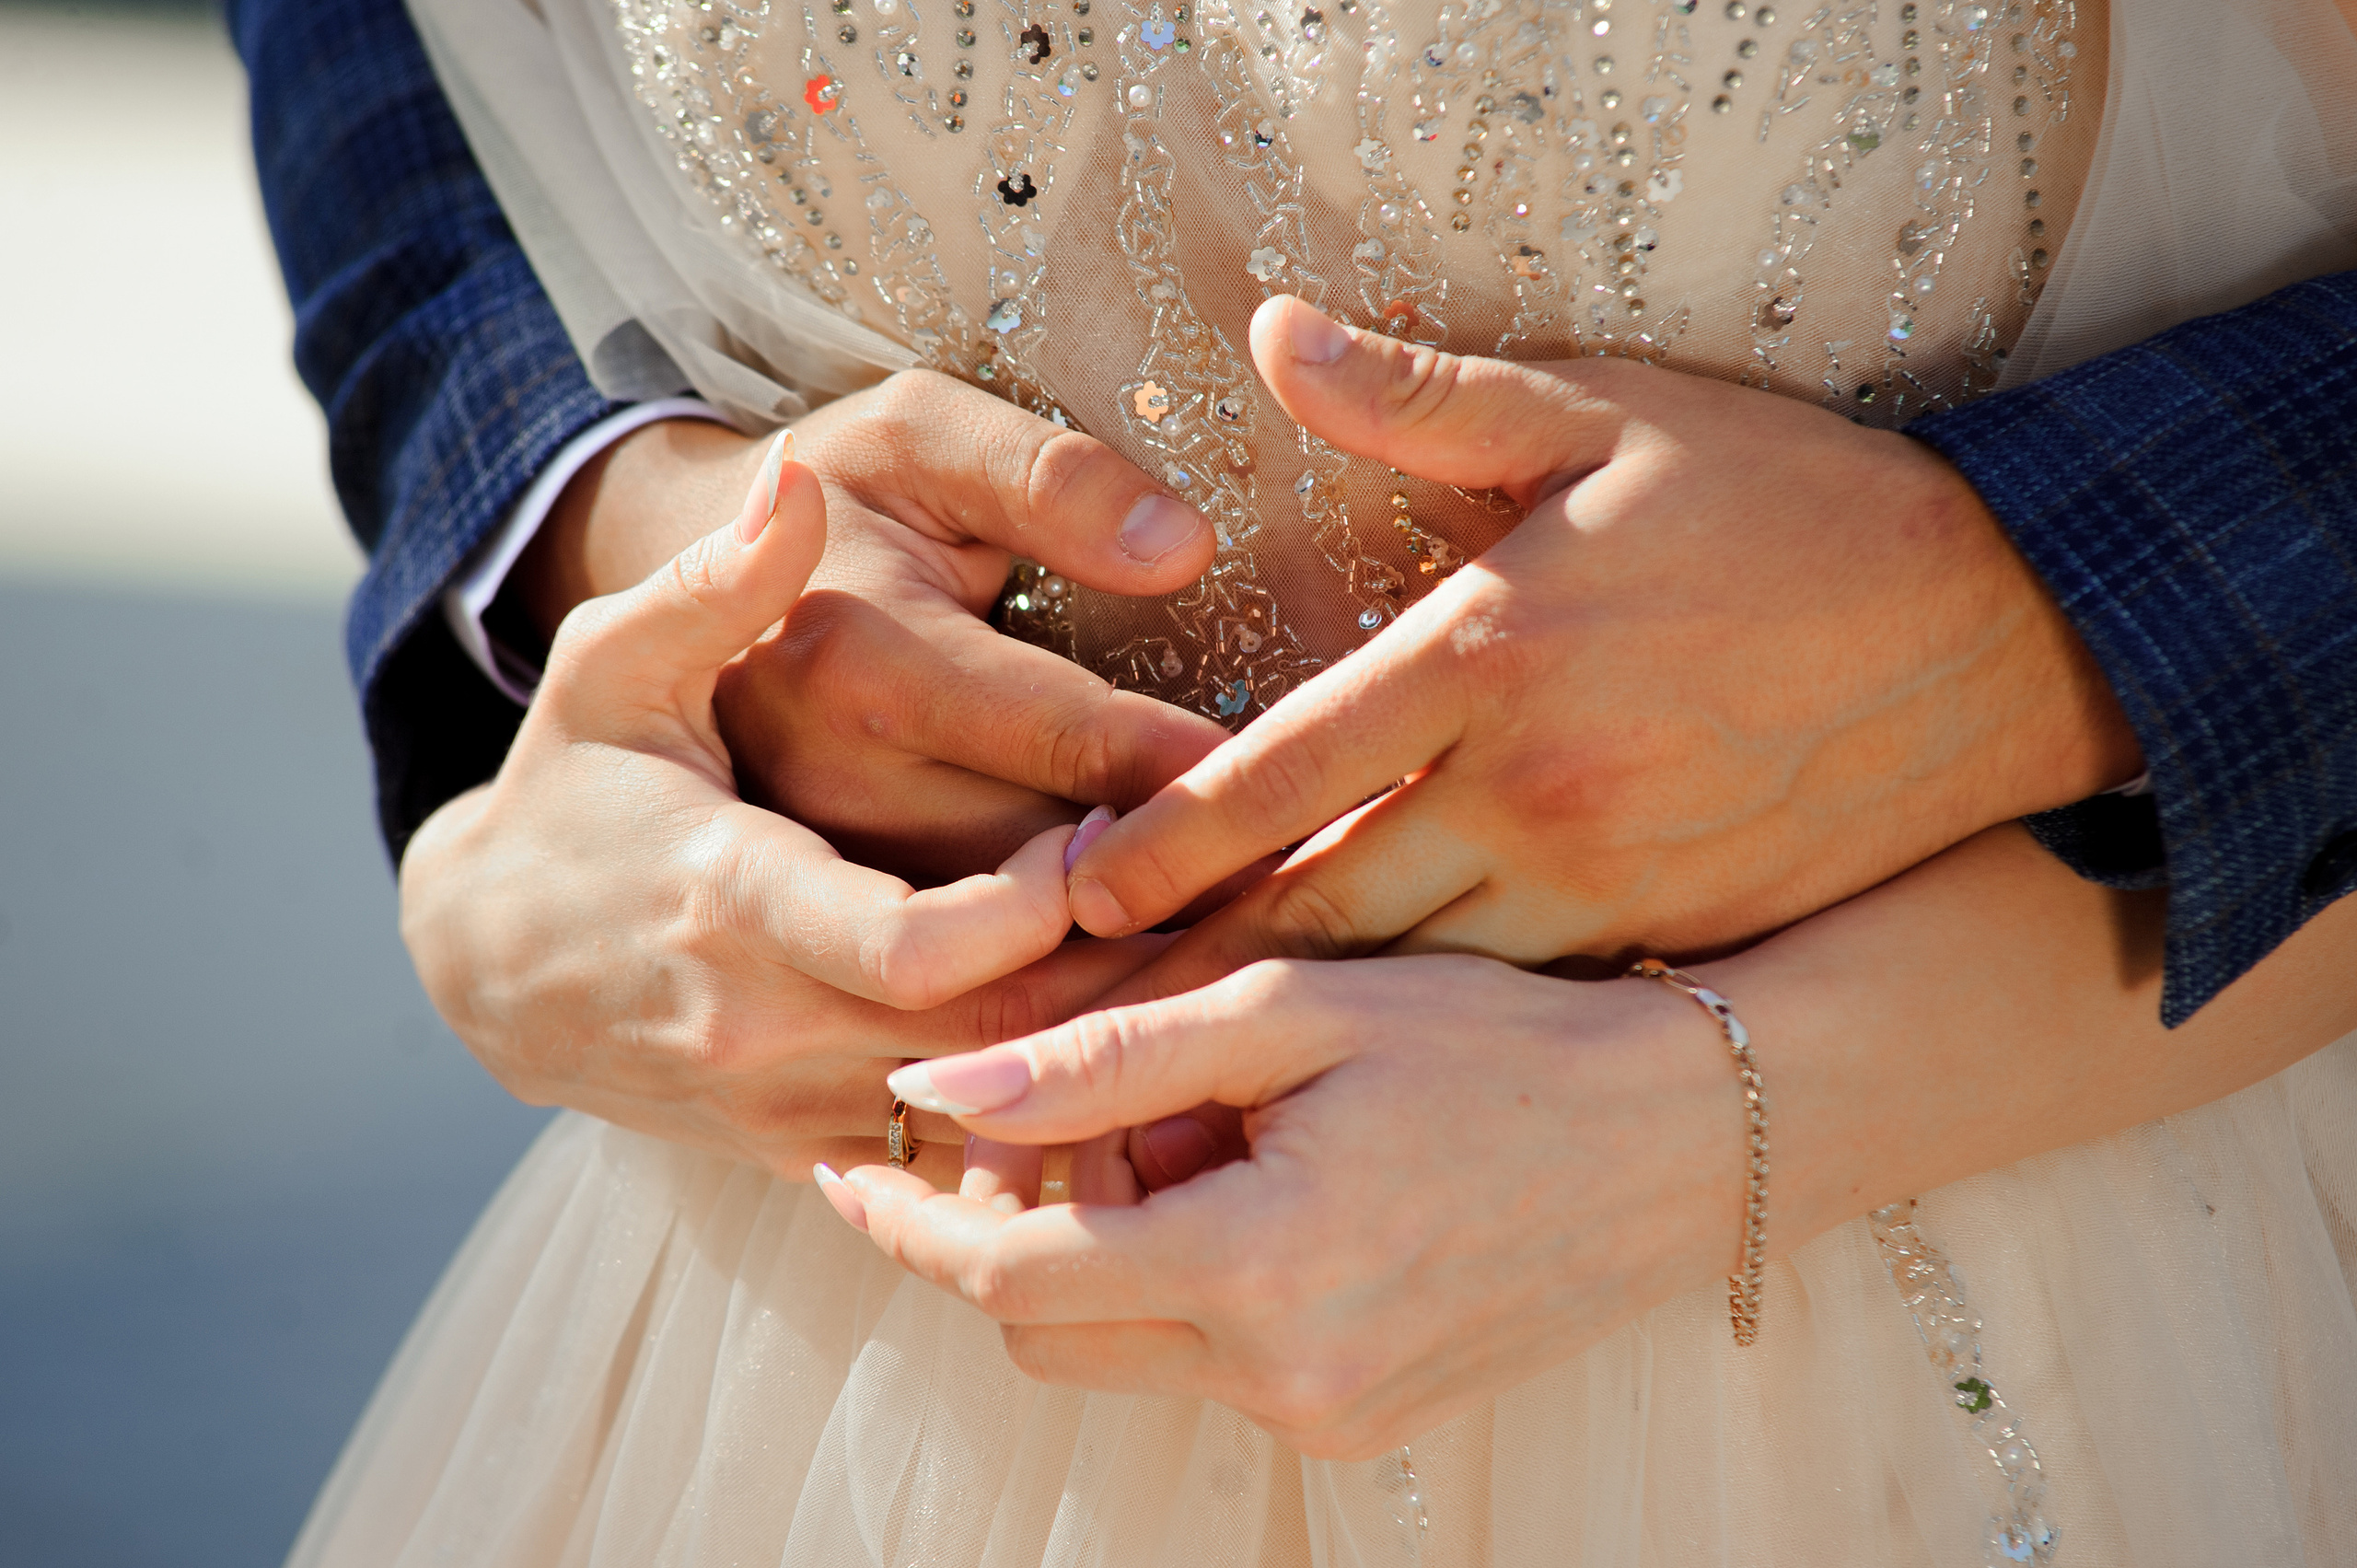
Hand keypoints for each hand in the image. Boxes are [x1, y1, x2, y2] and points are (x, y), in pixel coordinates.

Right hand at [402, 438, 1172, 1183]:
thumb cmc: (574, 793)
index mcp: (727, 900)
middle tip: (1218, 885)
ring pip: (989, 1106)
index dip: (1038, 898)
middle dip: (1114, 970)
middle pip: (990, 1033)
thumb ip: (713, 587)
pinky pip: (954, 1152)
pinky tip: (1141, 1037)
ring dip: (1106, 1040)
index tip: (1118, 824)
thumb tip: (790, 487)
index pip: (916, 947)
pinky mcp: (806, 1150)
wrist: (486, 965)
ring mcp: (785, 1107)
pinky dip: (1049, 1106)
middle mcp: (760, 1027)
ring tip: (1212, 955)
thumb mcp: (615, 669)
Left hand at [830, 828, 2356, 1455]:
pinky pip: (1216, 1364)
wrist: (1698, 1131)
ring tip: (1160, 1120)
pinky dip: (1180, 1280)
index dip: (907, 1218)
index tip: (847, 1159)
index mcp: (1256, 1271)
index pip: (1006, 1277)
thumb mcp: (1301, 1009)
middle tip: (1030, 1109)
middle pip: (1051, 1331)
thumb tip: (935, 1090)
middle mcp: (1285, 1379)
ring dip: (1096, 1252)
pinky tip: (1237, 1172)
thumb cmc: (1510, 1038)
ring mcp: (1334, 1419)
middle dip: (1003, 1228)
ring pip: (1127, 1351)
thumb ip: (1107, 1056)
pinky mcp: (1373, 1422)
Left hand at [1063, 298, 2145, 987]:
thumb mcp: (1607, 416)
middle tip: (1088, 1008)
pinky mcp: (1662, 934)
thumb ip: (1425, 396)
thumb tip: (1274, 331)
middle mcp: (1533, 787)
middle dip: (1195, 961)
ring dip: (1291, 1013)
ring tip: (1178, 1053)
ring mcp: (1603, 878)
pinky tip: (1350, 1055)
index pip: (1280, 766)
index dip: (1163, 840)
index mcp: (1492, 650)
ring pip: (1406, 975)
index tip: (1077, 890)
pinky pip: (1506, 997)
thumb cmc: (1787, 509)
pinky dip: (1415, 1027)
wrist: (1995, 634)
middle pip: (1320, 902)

════

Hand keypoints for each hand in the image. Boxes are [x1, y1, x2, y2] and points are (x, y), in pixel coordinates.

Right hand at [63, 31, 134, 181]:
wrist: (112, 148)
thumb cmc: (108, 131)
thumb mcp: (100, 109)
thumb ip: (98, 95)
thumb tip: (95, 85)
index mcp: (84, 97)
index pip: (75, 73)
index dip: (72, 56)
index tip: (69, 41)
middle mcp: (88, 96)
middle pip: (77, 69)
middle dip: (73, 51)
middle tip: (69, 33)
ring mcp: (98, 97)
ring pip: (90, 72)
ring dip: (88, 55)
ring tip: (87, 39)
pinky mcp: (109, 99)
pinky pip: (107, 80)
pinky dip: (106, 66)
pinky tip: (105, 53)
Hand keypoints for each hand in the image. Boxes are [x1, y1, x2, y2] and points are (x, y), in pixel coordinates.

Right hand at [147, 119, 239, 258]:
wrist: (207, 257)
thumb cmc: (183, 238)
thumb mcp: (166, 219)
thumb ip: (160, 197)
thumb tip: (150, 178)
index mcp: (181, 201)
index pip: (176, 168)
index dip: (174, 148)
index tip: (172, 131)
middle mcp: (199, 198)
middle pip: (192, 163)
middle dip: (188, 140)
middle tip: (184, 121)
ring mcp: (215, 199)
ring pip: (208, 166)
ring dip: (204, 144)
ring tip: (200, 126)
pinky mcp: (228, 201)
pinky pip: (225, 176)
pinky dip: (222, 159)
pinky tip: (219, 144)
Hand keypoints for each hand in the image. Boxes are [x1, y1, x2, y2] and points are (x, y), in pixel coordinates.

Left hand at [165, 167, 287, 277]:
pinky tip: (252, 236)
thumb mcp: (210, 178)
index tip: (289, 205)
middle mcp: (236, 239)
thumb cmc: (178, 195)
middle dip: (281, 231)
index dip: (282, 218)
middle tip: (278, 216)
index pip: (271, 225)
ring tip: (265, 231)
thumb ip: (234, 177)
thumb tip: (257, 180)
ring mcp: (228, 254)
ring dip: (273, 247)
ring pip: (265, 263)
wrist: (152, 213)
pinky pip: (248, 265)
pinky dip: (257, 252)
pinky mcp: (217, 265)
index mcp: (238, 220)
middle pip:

════

**Task prompt**
Give back precisely the lines above that start at the line containing "middle tip: (1030, 1109)" and end at the line containing "middle pip: (1320, 902)", inclusive. No other lines belong in the output.

**Answer for this exercise**
middle tip: (1030, 1109)
middle pip: (1051, 1331)
thumb tip: (935, 1090)
middle mcp: (1285, 1379)
ring dip: (1096, 1252)
pinky tip: (1237, 1172)
thumb cmc: (1510, 1038)
ring mcp: (1334, 1419)
middle dip: (1003, 1228)
ring pip: (1127, 1351)
thumb ip: (1107, 1056)
pinky mcp: (1373, 1422)
Left hand at [1063, 298, 2145, 987]:
thumb mcp: (1607, 416)
middle tip: (1088, 1008)
pinky mcp: (1662, 934)
thumb ip: (1425, 396)
thumb tip: (1274, 331)
middle mcp: (1533, 787)
middle dip: (1195, 961)
ring dip: (1291, 1013)
ring tip: (1178, 1053)
ring mcp: (1603, 878)
pinky tip: (1350, 1055)
index pip: (1280, 766)
index dip: (1163, 840)
index mcp: (1492, 650)
ring pip: (1406, 975)
index tip: (1077, 890)
pinky pip: (1506, 997)
thumb cmc: (1787, 509)
pinky dip: (1415, 1027)
wrist: (1995, 634)
middle pip: (1320, 902)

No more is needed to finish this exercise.